--- Begin Entries provided ---

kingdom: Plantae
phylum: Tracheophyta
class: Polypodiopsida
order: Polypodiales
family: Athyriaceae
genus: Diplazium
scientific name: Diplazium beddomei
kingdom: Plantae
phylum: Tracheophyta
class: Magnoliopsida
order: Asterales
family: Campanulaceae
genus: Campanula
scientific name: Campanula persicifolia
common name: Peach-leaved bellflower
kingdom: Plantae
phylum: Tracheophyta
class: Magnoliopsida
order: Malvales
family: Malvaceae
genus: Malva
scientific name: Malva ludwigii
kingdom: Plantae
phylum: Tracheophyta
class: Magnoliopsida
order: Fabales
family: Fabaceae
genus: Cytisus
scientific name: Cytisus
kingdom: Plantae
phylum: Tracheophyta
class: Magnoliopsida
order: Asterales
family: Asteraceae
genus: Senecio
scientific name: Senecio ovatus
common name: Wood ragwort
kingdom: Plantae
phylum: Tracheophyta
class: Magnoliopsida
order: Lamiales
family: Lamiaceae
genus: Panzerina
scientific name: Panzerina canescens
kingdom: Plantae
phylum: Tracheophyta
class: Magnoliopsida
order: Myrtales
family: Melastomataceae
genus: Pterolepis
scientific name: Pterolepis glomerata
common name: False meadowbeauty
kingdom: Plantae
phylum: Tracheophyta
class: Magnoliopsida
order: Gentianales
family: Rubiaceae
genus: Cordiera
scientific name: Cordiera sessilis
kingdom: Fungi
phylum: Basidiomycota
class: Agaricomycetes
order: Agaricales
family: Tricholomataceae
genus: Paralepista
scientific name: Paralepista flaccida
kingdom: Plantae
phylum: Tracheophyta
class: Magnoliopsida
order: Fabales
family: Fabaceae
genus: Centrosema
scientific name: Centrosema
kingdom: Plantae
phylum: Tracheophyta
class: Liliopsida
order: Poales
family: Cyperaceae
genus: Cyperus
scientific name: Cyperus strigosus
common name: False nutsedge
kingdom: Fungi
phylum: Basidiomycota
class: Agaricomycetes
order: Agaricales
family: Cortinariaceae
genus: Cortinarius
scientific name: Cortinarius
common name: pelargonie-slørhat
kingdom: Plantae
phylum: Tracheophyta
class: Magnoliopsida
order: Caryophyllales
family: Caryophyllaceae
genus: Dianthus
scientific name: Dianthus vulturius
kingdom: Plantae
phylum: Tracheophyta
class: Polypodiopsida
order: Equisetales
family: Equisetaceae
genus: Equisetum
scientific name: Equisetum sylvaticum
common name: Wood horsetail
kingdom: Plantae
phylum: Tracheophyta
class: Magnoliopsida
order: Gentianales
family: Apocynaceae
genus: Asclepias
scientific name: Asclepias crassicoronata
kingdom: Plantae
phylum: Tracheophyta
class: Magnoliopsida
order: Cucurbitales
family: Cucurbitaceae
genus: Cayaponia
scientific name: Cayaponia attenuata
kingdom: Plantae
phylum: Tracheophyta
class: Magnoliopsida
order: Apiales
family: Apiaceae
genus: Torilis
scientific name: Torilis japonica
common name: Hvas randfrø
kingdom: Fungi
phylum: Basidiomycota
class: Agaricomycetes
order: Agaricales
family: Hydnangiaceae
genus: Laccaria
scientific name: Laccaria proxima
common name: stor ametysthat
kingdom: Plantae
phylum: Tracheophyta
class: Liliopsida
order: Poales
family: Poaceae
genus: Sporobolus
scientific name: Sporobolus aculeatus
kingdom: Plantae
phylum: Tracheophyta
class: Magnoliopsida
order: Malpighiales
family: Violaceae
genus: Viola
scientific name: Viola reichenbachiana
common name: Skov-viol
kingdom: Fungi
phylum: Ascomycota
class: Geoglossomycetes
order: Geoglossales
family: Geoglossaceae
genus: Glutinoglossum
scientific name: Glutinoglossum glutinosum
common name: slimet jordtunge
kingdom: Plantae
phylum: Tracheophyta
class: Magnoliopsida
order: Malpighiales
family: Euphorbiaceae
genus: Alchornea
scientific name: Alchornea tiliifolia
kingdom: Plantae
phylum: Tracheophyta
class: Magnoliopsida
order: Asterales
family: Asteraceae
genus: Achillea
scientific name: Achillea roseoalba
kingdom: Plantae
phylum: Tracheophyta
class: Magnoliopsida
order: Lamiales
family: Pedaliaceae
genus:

--- End Entries provided ---

Put every line from the rows above into a Markdown table with two columns, Nr and Line. Number the lines in order and leave out any blank ones.

Task output
| Nr | Line |
|---|---|
| 1 | kingdom: Plantae |
| 2 | phylum: Tracheophyta |
| 3 | class: Polypodiopsida |
| 4 | order: Polypodiales |
| 5 | family: Athyriaceae |
| 6 | genus: Diplazium |
| 7 | scientific name: Diplazium beddomei |
| 8 | kingdom: Plantae |
| 9 | phylum: Tracheophyta |
| 10 | class: Magnoliopsida |
| 11 | order: Asterales |
| 12 | family: Campanulaceae |
| 13 | genus: Campanula |
| 14 | scientific name: Campanula persicifolia |
| 15 | common name: Peach-leaved bellflower |
| 16 | kingdom: Plantae |
| 17 | phylum: Tracheophyta |
| 18 | class: Magnoliopsida |
| 19 | order: Malvales |
| 20 | family: Malvaceae |
| 21 | genus: Malva |
| 22 | scientific name: Malva ludwigii |
| 23 | kingdom: Plantae |
| 24 | phylum: Tracheophyta |
| 25 | class: Magnoliopsida |
| 26 | order: Fabales |
| 27 | family: Fabaceae |
| 28 | genus: Cytisus |
| 29 | scientific name: Cytisus |
| 30 | kingdom: Plantae |
| 31 | phylum: Tracheophyta |
| 32 | class: Magnoliopsida |
| 33 | order: Asterales |
| 34 | family: Asteraceae |
| 35 | genus: Senecio |
| 36 | scientific name: Senecio ovatus |
| 37 | common name: Wood ragwort |
| 38 | kingdom: Plantae |
| 39 | phylum: Tracheophyta |
| 40 | class: Magnoliopsida |
| 41 | order: Lamiales |
| 42 | family: Lamiaceae |
| 43 | genus: Panzerina |
| 44 | scientific name: Panzerina canescens |
| 45 | kingdom: Plantae |
| 46 | phylum: Tracheophyta |
| 47 | class: Magnoliopsida |
| 48 | order: Myrtales |
| 49 | family: Melastomataceae |
| 50 | genus: Pterolepis |
| 51 | scientific name: Pterolepis glomerata |
| 52 | common name: False meadowbeauty |
| 53 | kingdom: Plantae |
| 54 | phylum: Tracheophyta |
| 55 | class: Magnoliopsida |
| 56 | order: Gentianales |
| 57 | family: Rubiaceae |
| 58 | genus: Cordiera |
| 59 | scientific name: Cordiera sessilis |
| 60 | kingdom: Fungi |
| 61 | phylum: Basidiomycota |
| 62 | class: Agaricomycetes |
| 63 | order: Agaricales |
| 64 | family: Tricholomataceae |
| 65 | genus: Paralepista |
| 66 | scientific name: Paralepista flaccida |
| 67 | kingdom: Plantae |
| 68 | phylum: Tracheophyta |
| 69 | class: Magnoliopsida |
| 70 | order: Fabales |
| 71 | family: Fabaceae |
| 72 | genus: Centrosema |
| 73 | scientific name: Centrosema |
| 74 | kingdom: Plantae |
| 75 | phylum: Tracheophyta |
| 76 | class: Liliopsida |
| 77 | order: Poales |
| 78 | family: Cyperaceae |
| 79 | genus: Cyperus |
| 80 | scientific name: Cyperus strigosus |
| 81 | common name: False nutsedge |
| 82 | kingdom: Fungi |
| 83 | phylum: Basidiomycota |
| 84 | class: Agaricomycetes |
| 85 | order: Agaricales |
| 86 | family: Cortinariaceae |
| 87 | genus: Cortinarius |
| 88 | scientific name: Cortinarius |
| 89 | common name: pelargonie-slørhat |
| 90 | kingdom: Plantae |
| 91 | phylum: Tracheophyta |
| 92 | class: Magnoliopsida |
| 93 | order: Caryophyllales |
| 94 | family: Caryophyllaceae |
| 95 | genus: Dianthus |
| 96 | scientific name: Dianthus vulturius |
| 97 | kingdom: Plantae |
| 98 | phylum: Tracheophyta |
| 99 | class: Polypodiopsida |
| 100 | order: Equisetales |
| 101 | family: Equisetaceae |
| 102 | genus: Equisetum |
| 103 | scientific name: Equisetum sylvaticum |
| 104 | common name: Wood horsetail |
| 105 | kingdom: Plantae |
| 106 | phylum: Tracheophyta |
| 107 | class: Magnoliopsida |
| 108 | order: Gentianales |
| 109 | family: Apocynaceae |
| 110 | genus: Asclepias |
| 111 | scientific name: Asclepias crassicoronata |
| 112 | kingdom: Plantae |
| 113 | phylum: Tracheophyta |
| 114 | class: Magnoliopsida |
| 115 | order: Cucurbitales |
| 116 | family: Cucurbitaceae |
| 117 | genus: Cayaponia |
| 118 | scientific name: Cayaponia attenuata |
| 119 | kingdom: Plantae |
| 120 | phylum: Tracheophyta |
| 121 | class: Magnoliopsida |
| 122 | order: Apiales |
| 123 | family: Apiaceae |
| 124 | genus: Torilis |
| 125 | scientific name: Torilis japonica |
| 126 | common name: Hvas randfrø |
| 127 | kingdom: Fungi |
| 128 | phylum: Basidiomycota |
| 129 | class: Agaricomycetes |
| 130 | order: Agaricales |
| 131 | family: Hydnangiaceae |
| 132 | genus: Laccaria |
| 133 | scientific name: Laccaria proxima |
| 134 | common name: stor ametysthat |
| 135 | kingdom: Plantae |
| 136 | phylum: Tracheophyta |
| 137 | class: Liliopsida |
| 138 | order: Poales |
| 139 | family: Poaceae |
| 140 | genus: Sporobolus |
| 141 | scientific name: Sporobolus aculeatus |
| 142 | kingdom: Plantae |
| 143 | phylum: Tracheophyta |
| 144 | class: Magnoliopsida |
| 145 | order: Malpighiales |
| 146 | family: Violaceae |
| 147 | genus: Viola |
| 148 | scientific name: Viola reichenbachiana |
| 149 | common name: Skov-viol |
| 150 | kingdom: Fungi |
| 151 | phylum: Ascomycota |
| 152 | class: Geoglossomycetes |
| 153 | order: Geoglossales |
| 154 | family: Geoglossaceae |
| 155 | genus: Glutinoglossum |
| 156 | scientific name: Glutinoglossum glutinosum |
| 157 | common name: slimet jordtunge |
| 158 | kingdom: Plantae |
| 159 | phylum: Tracheophyta |
| 160 | class: Magnoliopsida |
| 161 | order: Malpighiales |
| 162 | family: Euphorbiaceae |
| 163 | genus: Alchornea |
| 164 | scientific name: Alchornea tiliifolia |
| 165 | kingdom: Plantae |
| 166 | phylum: Tracheophyta |
| 167 | class: Magnoliopsida |
| 168 | order: Asterales |
| 169 | family: Asteraceae |
| 170 | genus: Achillea |
| 171 | scientific name: Achillea roseoalba |
| 172 | kingdom: Plantae |
| 173 | phylum: Tracheophyta |
| 174 | class: Magnoliopsida |
| 175 | order: Lamiales |
| 176 | family: Pedaliaceae |
| 177 | genus: |